Friday, September 19, 2003


As most State regulars will know, Rich Cobbett is a extremely nice man. So nice, in fact, that he's lent me 3 DVD's to initiate me into the world of Japanese Anime.

Anime is one of those many things that I've had a passing interest in, but never really gotten around to exploring. When someone mentions Anime, most people immediately tend to think "Akira" - which I saw years ago and quite liked - whereas an Anime Guru like Rich would tell you that Akira isn't only not really representative of Anime, it's also rather rubbish.

So, one evening I grabbed Rich on MSN and asked him what first got him into Anime, and if Akira was crap, what was good? The answer to the first question was surprisingly familiar - cartoon series like Ulysees 2332 and Cities Of Gold, which I just thought at the time were entertaining kids cartoons, when they're in fact Franco-Japanese collaborative Anime. (Or Anime inspired French cartoons, depending upon who you Google)

Using a set of favourite directors and cinema genres as a guide, Rich selected a few DVDs for me to try, and last night I finished watching the first of them, Cowboy Bebop, Episodes 1-5.

Cowboy Bebop's core themes are best described as the impossi-love child of Boba Fett, Bruce Lee and Sergio Leone. Sci-Fi Kung Fu bounty hunting with a Western twist. It sounds bizarre, but it really works. You know you're onto a winner when the opening title music is titled "Tank!"
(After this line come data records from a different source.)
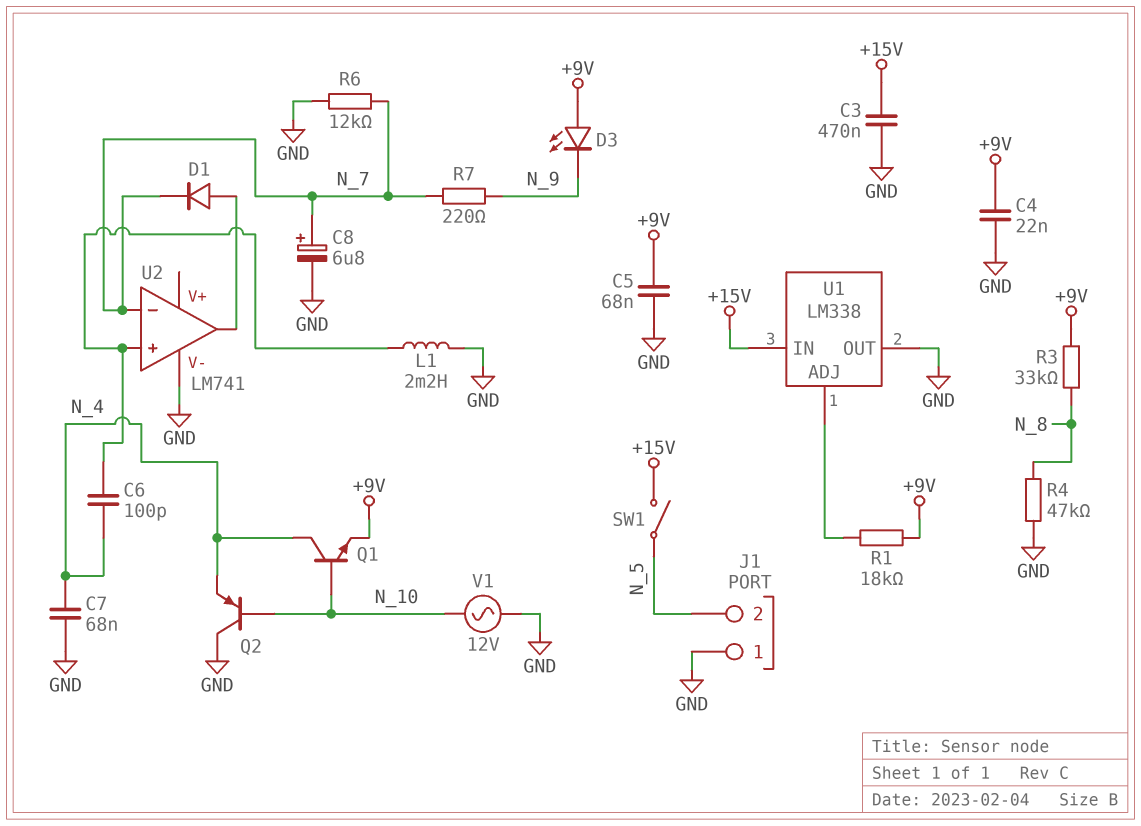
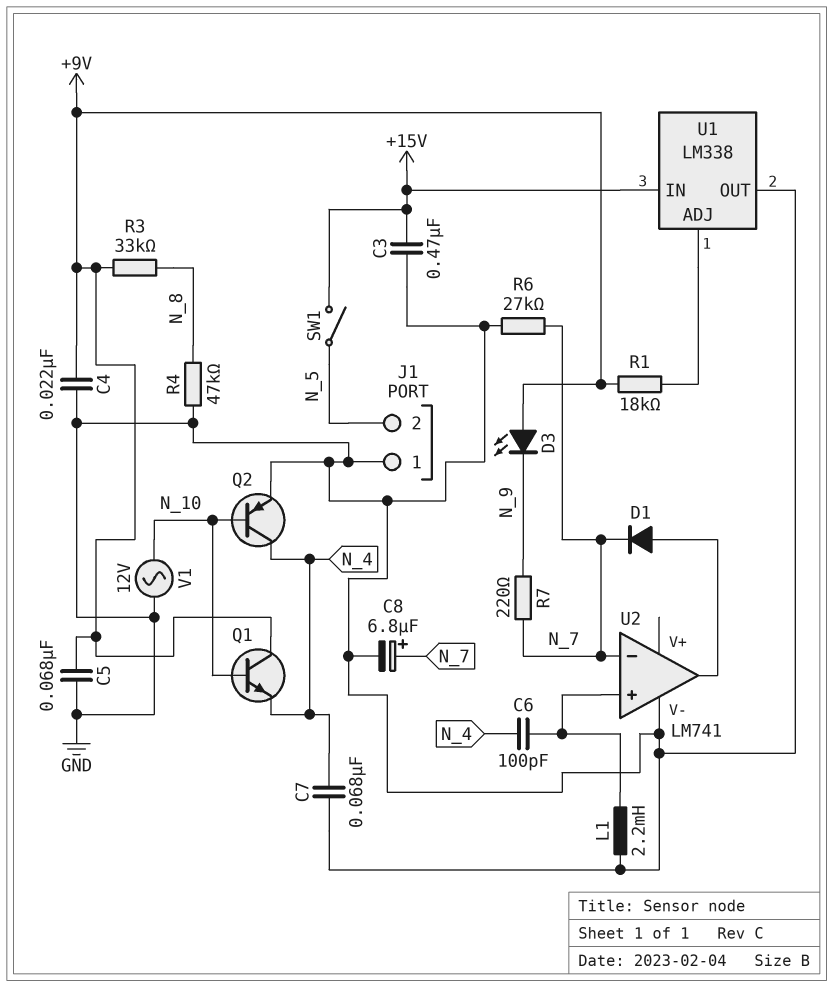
Q1: NPN (B N_10, C N_4, E +9V) -> NPN (B N_10, C +9V, E N_4)
Q2: PNP (B N_10, C GND, E N_4) -> PNP (B N_10, C N_4, E GND)
R6: 12k (GND, N_7) -> 27k (GND, N_7)

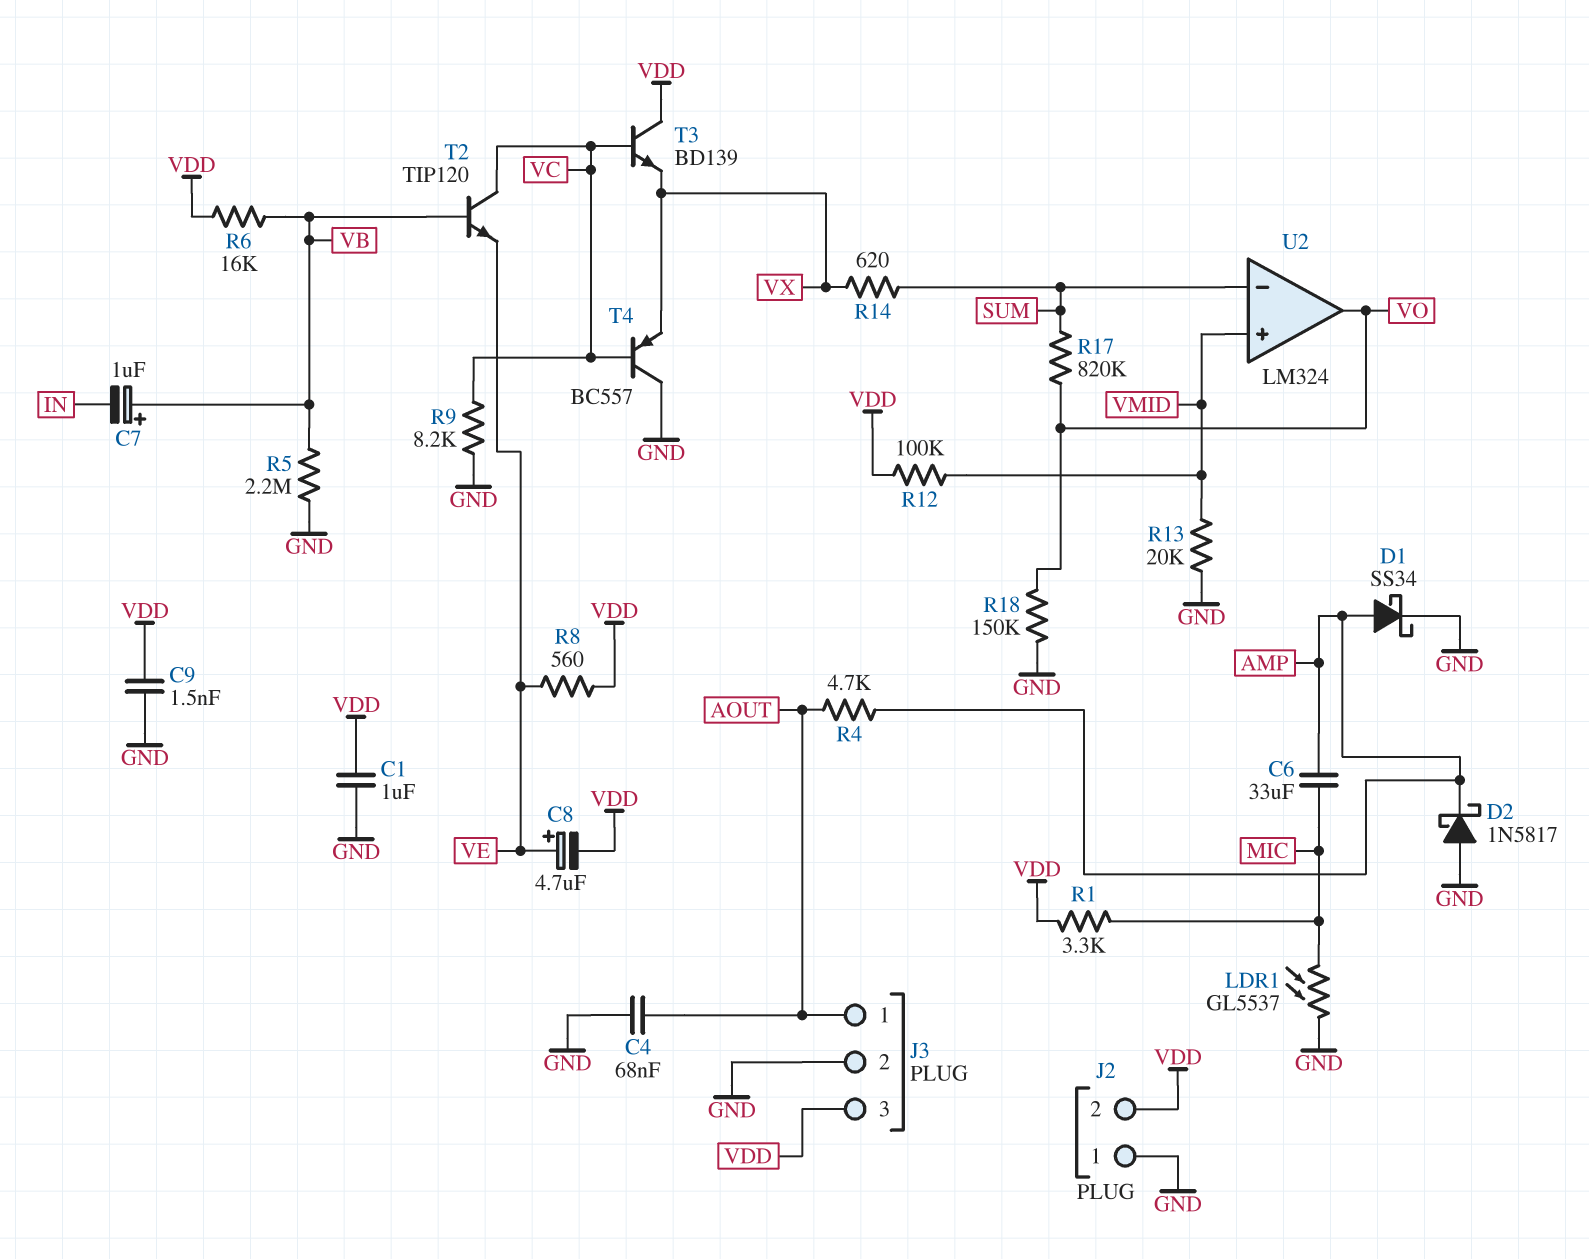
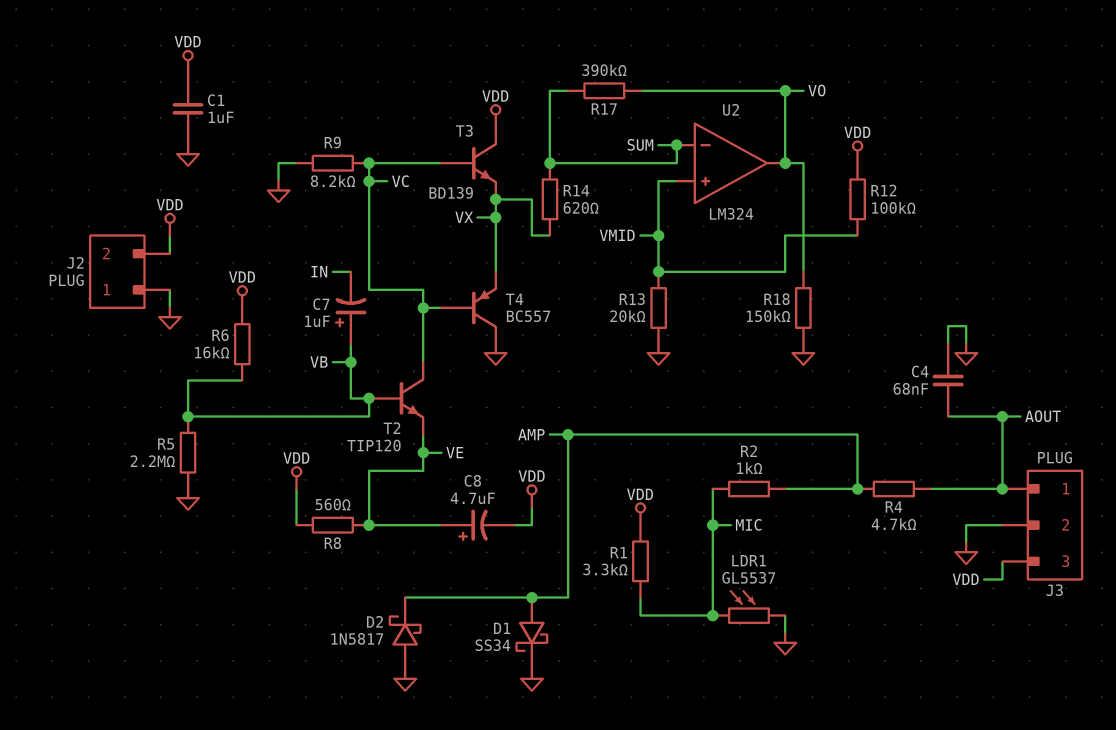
C6: 33uF (AMP, MIC) -> none
C9: 1.5nF (GND, VDD) -> none
R2: none -> 1k (AMP, MIC)
R17: 820k (SUM, VO) -> 390k (SUM, VO)

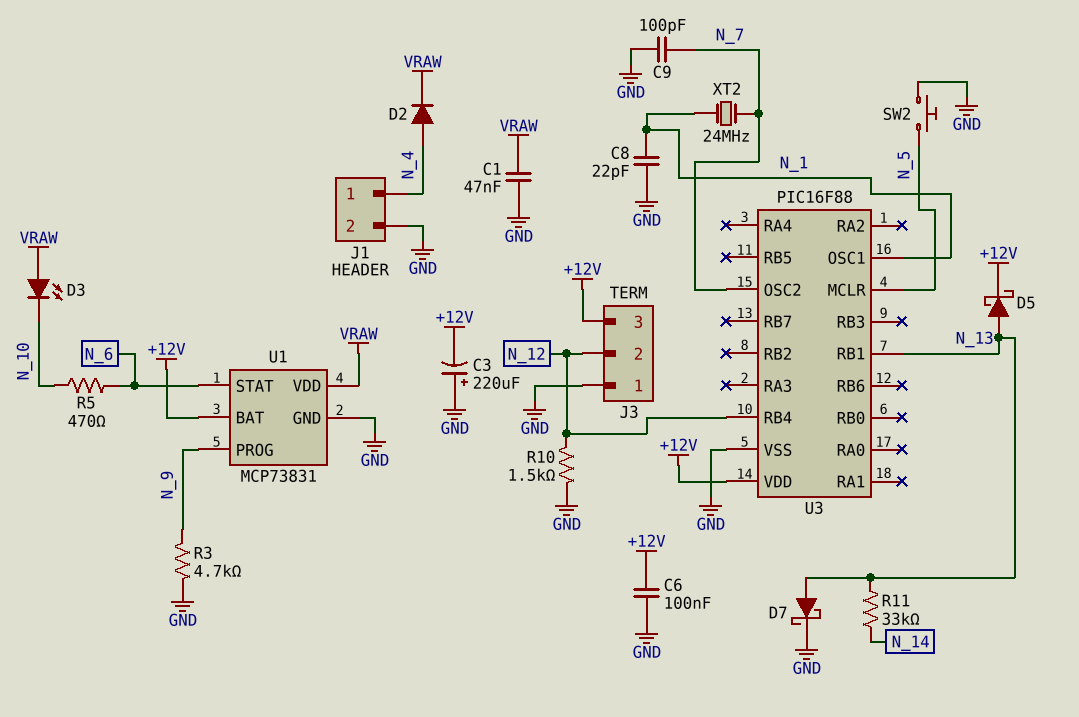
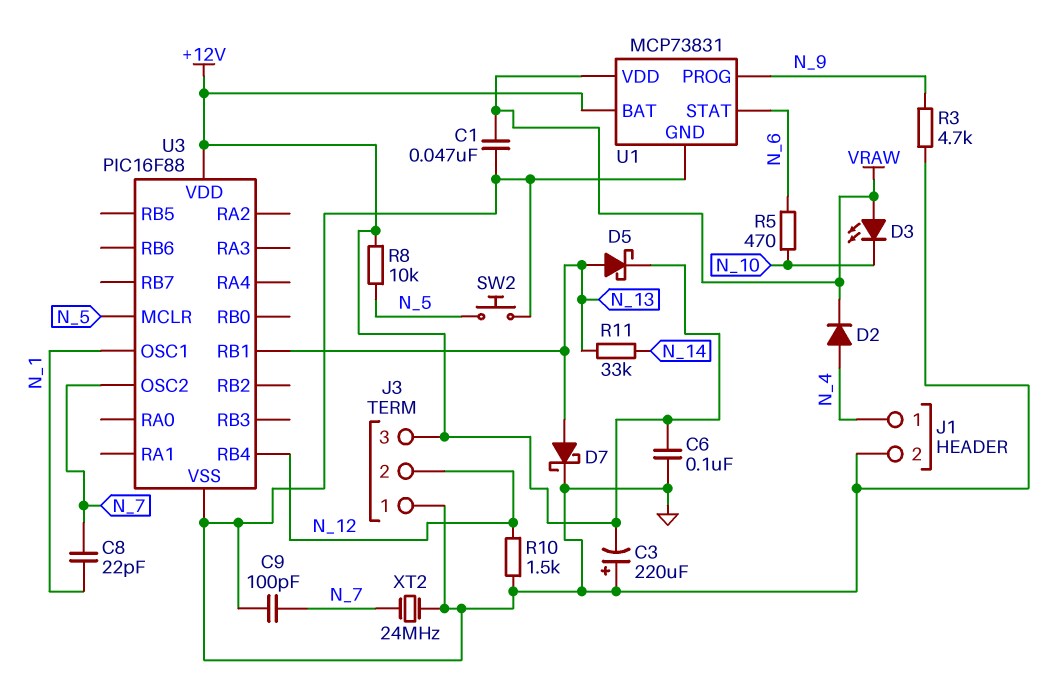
C8: 22pF (GND, N_1) -> 22pF (N_1, N_7)
R8: none -> 10k (+12V, N_5)
XT2: 24MHz (N_1, N_7) -> 24MHz (GND, N_7)

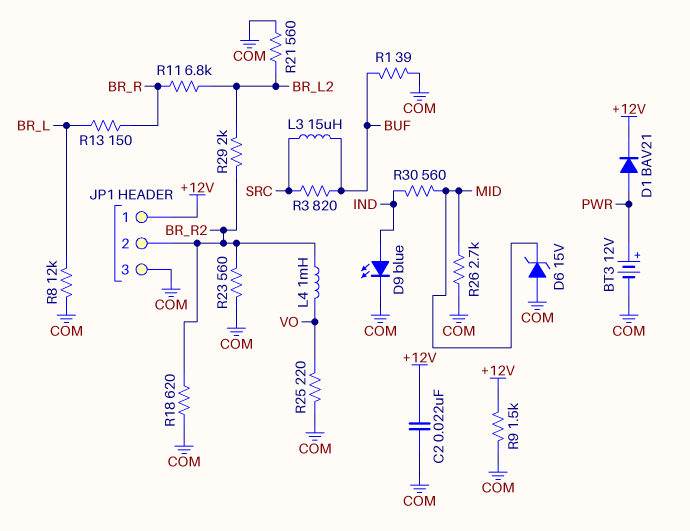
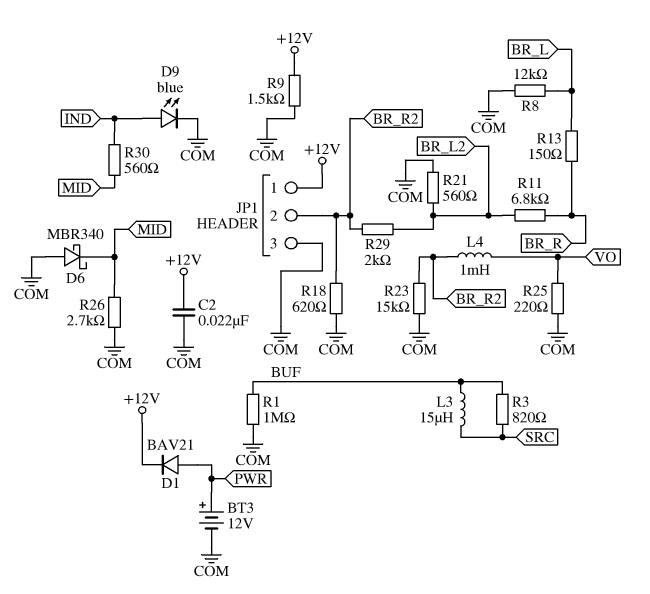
D6: zener 15V (A COM, K MID) -> schottky MBR340 (A COM, K MID)
R1: 39 (BUF, COM) -> 1M (BUF, COM)
R23: 560 (BR_R2, COM) -> 15k (BR_R2, COM)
It's real Kick! 'Splode! stuff, though this is A Good Thing. I have to admit that I was pretty astounded by the quality of the animation - the blend of CGI and hand-drawn animation is excellent, pretty seamless, and positively drips with atmosphere - the jumpgates piss all over those in Babylon 5 and the Roulette Wheel shaped orbital casino really tickled my fancy, being an ex-croupier.

The characters are all very solid, which is surprising, given the limited time given to character development, and the English dub is absolutely perfect - if you didn't know, you could hardly tell that it was originally drawn for a Japanese soundtrack. The stories are very action oriented, and the emphasis is more on style, rather than plot, but it's highly watchable stuff, with moments of real serene beauty.

It's a bit of a cliché to say that cartoons or animation are only for kids, but this gives the lie to it. Cowboy Bebop has a more cinematic feel than anything, and there are moments that are reminiscent of the kind of cinematography you'd expect to see in a Michael Mann or John Woo film - it's the kind of experience you can simply let wash over you for you to savour like a fine cognac.

I think I'll try an pick up the complete series on DVD off eBay next month, because having had a taster, I'd really like to see the whole series now. Highly recommended.